§ What to do:
Lines containing the word "Following" are to be copied from the data below.

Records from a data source
:::

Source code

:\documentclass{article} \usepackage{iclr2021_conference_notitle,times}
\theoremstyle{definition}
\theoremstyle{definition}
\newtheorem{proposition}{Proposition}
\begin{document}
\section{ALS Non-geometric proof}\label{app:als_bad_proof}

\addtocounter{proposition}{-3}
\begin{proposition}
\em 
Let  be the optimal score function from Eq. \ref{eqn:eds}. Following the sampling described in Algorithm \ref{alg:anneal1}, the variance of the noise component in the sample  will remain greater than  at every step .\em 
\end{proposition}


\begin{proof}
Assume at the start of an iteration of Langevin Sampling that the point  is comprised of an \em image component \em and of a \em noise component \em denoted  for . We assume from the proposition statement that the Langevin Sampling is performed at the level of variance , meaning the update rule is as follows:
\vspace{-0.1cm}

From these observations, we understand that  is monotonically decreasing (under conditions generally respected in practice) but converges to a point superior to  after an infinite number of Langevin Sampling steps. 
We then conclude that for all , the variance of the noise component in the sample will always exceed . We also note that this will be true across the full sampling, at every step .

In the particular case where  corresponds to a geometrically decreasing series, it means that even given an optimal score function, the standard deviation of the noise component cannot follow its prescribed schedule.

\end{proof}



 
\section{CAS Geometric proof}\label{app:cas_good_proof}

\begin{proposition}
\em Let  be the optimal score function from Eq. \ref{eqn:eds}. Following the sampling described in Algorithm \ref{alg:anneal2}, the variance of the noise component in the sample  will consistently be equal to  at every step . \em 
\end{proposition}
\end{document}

:::

§ Task output:
Let  be the optimal score function from Eq. \ref{eqn:eds}. Following the sampling described in Algorithm \ref{alg:anneal1}, the variance of the noise component in the sample  will remain greater than  at every step .\em 
\em Let  be the optimal score function from Eq. \ref{eqn:eds}. Following the sampling described in Algorithm \ref{alg:anneal2}, the variance of the noise component in the sample  will consistently be equal to  at every step . \em 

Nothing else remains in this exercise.